All of which makes Washington's latest star turn, as an airline pilot in the newly released Flight, so surprising. He plays William "Whip" Whitaker, whose daring maneuver navigating a malfunctioning plane allows most of its passengers to survive the ordeal. Such impressive competence is not unusual for a Washington character. Nor is the fact that he's a flawed man -- in this case, an alcoholic and drug addict who made that landing in a state of plural intoxication. Washington has played troubled and ethically challenged people before (notably as a corrupt copy in Training Day, for which he won an Oscar, in part no doubt by playing against type) and American Gangster. What's different here is the degree to which we see the limits of power for a Washington character on his own terms. It's not simply that he can't save all the passengers -- a fact that puts his career in jeopardy when evidence of his altered state surfaces. Even more significantly, his character tries, and fails, to mentor multiple people.
The first example that we see comes early in the movie with his younger white co-pilot (Brian Geraghty), who is earnest and anxious about the storm into which the two men are flying -- and anxious about his boss as well. Whitaker shows real leadership in a moment of crisis, but cannot ultimately prevent disaster from befalling his lieutenant, who later interprets the situation very differently than Whitaker does. While recovering from his injuries at an Atlanta hospital, Whitaker also befriends an attractive young drug addict (Kelly Reilly) and later rescues her from an abusive landlord at the very moment she's to become homeless. Whitaker gives her a floor, literal and figurative, which we she can rebuild her life. But his own addictions make it impossible for him to play a constructive role beyond that, which he clearly wants to do.

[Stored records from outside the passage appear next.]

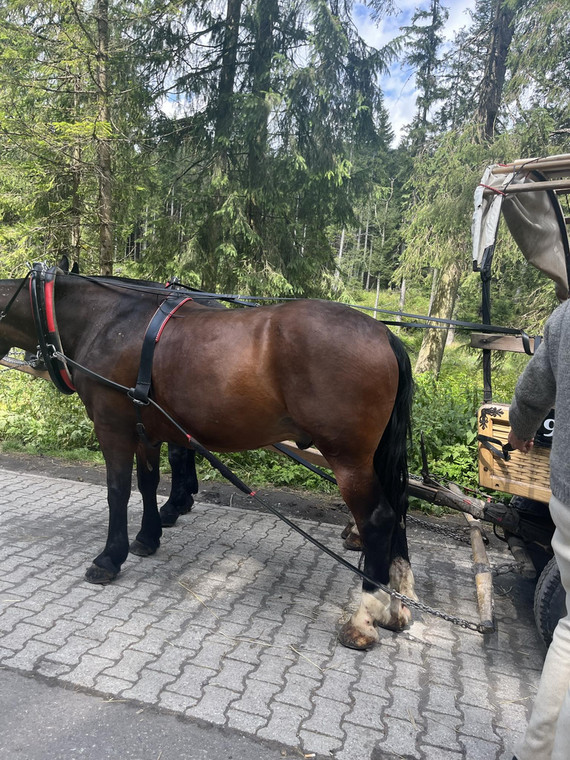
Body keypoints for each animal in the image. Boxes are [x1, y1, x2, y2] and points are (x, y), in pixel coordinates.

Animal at [0, 270, 412, 652]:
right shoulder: (146, 430)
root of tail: (383, 334)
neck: (108, 320)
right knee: (398, 514)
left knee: (378, 519)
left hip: (349, 460)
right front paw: (148, 536)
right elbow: (148, 484)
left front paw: (109, 558)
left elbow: (118, 492)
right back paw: (395, 607)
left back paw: (363, 619)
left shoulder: (113, 427)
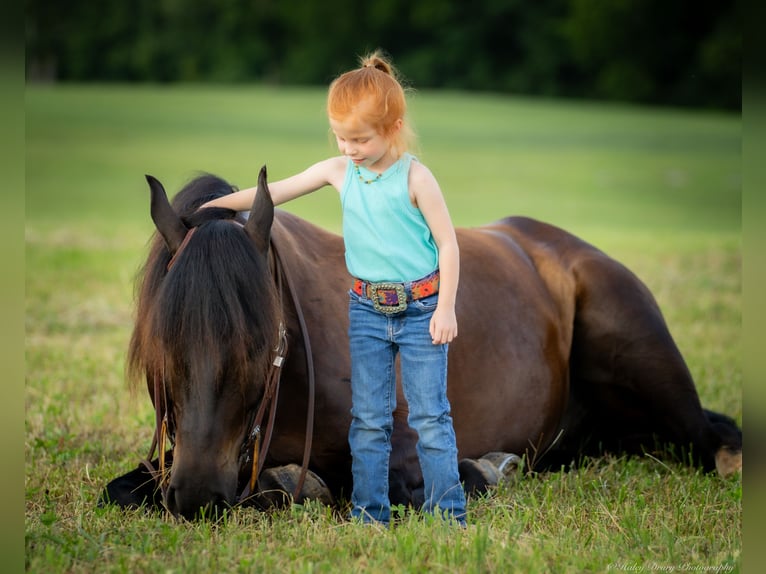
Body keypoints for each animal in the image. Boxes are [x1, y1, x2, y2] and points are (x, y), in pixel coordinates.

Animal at [99, 168, 740, 520]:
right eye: (160, 341)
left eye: (261, 345)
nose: (198, 495)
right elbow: (121, 490)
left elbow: (399, 484)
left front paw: (484, 470)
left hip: (650, 370)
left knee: (713, 439)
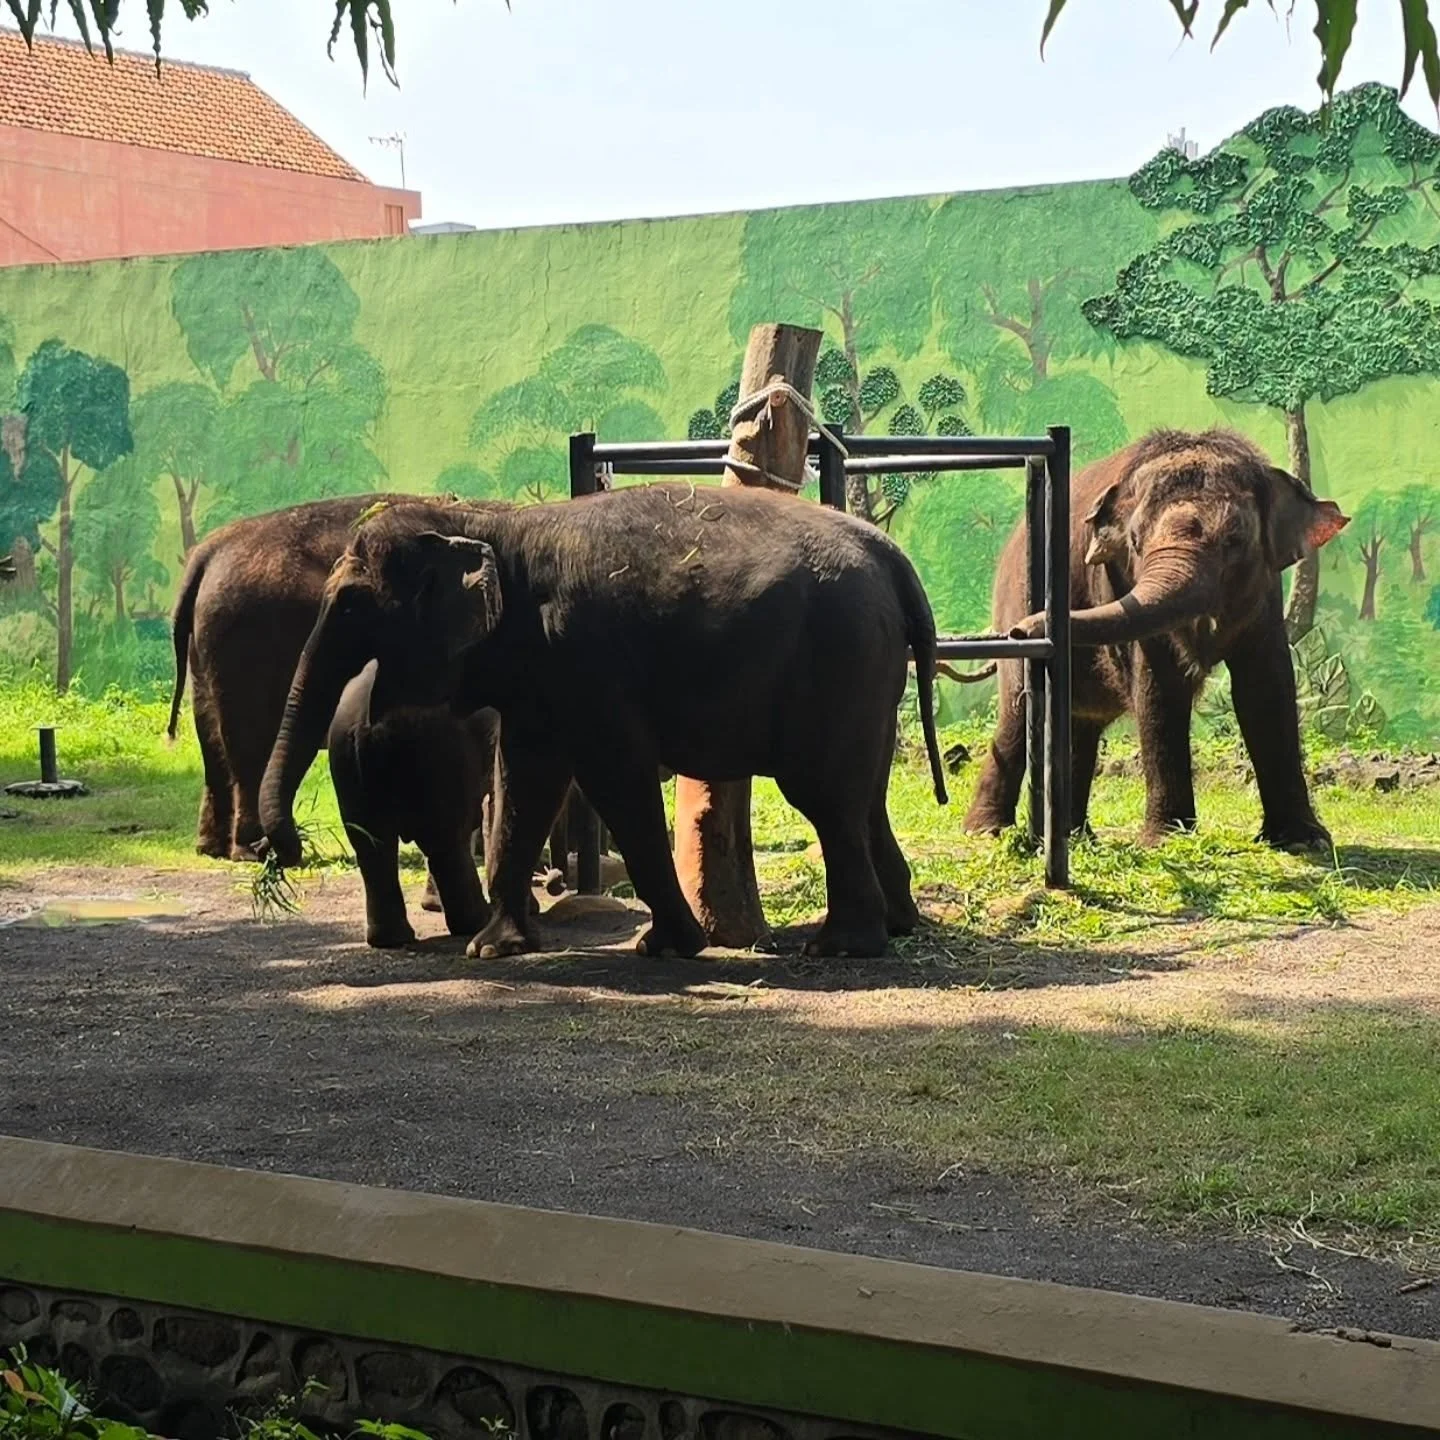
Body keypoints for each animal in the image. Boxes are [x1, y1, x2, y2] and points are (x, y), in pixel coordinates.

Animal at [328, 661, 499, 948]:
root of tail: (370, 722)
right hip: (438, 751)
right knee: (447, 840)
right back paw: (477, 922)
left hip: (344, 753)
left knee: (374, 845)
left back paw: (391, 939)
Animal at [964, 428, 1349, 848]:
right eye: (1133, 541)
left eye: (1235, 540)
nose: (1024, 629)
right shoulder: (1118, 584)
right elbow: (1159, 686)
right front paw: (1167, 840)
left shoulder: (1265, 592)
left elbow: (1265, 686)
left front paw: (1302, 841)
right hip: (1013, 597)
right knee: (1018, 715)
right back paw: (987, 831)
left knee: (1078, 722)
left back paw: (1078, 838)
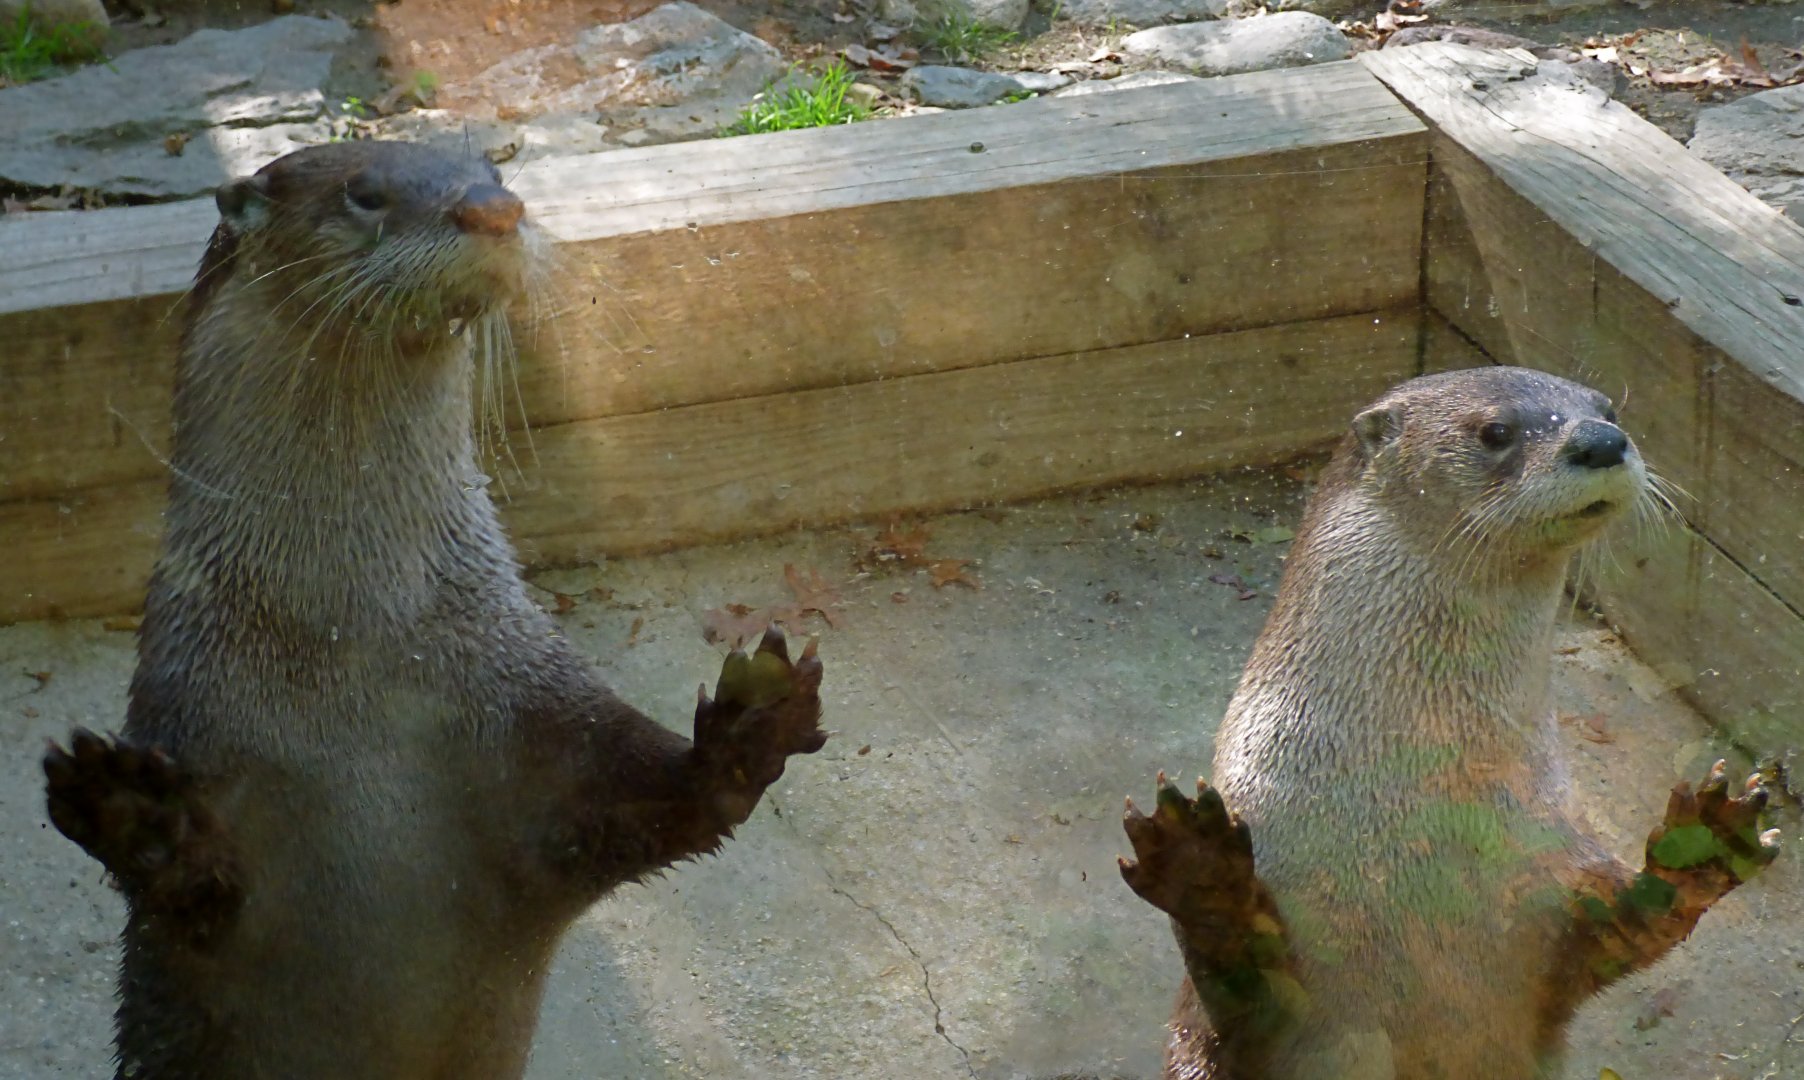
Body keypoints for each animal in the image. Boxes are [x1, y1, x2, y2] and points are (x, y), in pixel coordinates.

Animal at [41, 141, 828, 1080]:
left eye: (492, 164)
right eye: (365, 193)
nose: (495, 209)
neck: (357, 652)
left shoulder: (537, 703)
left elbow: (675, 806)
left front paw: (755, 717)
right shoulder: (186, 711)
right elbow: (185, 893)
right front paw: (130, 808)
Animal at [1118, 367, 1778, 1079]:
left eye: (1609, 410)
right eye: (1496, 431)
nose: (1603, 441)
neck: (1424, 811)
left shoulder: (1554, 879)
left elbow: (1627, 929)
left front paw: (1707, 841)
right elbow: (1236, 988)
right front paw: (1201, 871)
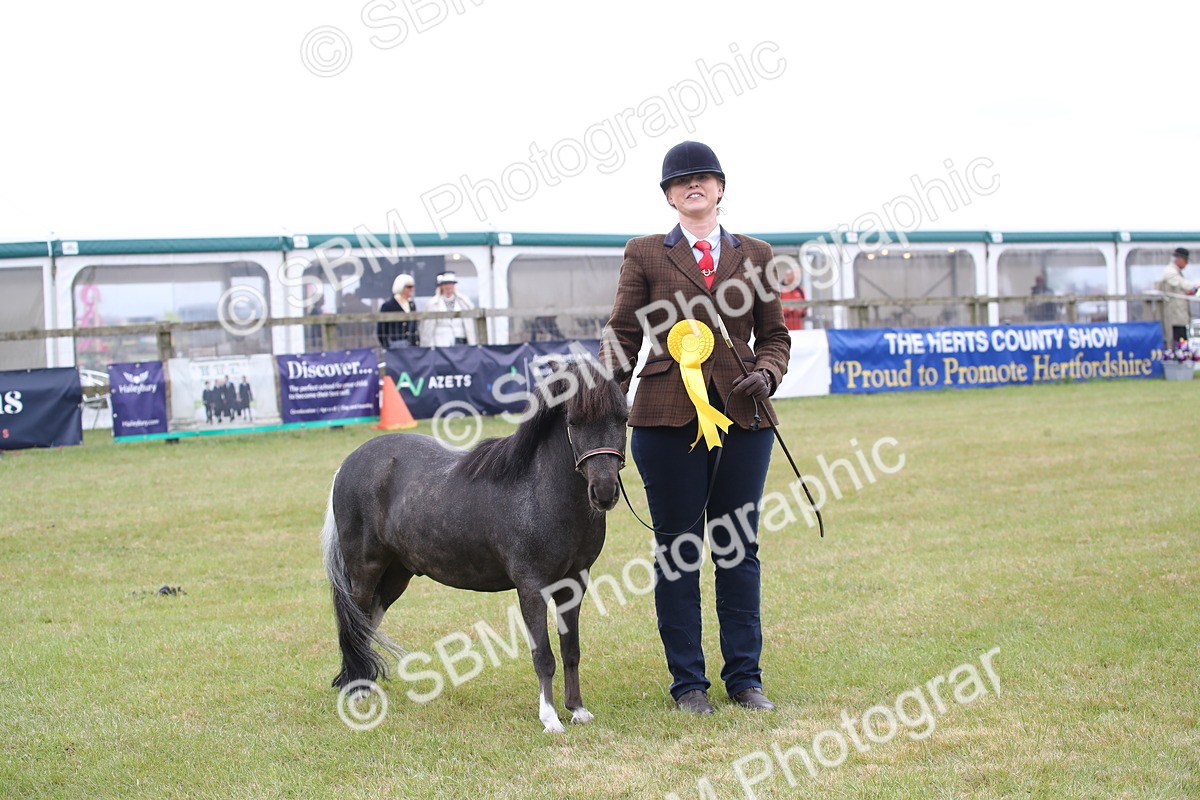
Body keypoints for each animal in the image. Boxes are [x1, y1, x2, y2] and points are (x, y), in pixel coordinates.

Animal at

Washington's character character fails a much more fundamental test not, as a figurative father but a literal one for his own son (Justin Martin). Actually, the father's main role is to prompt the son to stick up for his mother (Garcelle Beauvais). Father and son will ultimately experience a rapprochement, but it's not quite the family reunion Hollywood convention typically dictates.
Not that Flight is an especially unconventional movie. Director Robert Zemeckis is a technically accomplished filmmaker with evident skills in telling this story. You know pretty much right away that Whip Whitaker is headed for a reckoning, and you know pretty much right away that it's going to be one that happens on his time and on his terms, in good Alcoholics Anonymous fashion. Whip Whitaker is a rugged, if shambling, individualist. Hardly shocking in the broader context of film history. But Denzel Washington rarely is. Moreover, Washington is not content to leave it at that this time around. His larger point in taking this role appears to be that personal accountability is insufficient -- a necessary precondition for an authentic life, but not adequate on its own terms. In Flight, it seems, sooner or later you must go home again, notwithstanding any necessary detours. This involves accepting limits -- among them the limits of leadership.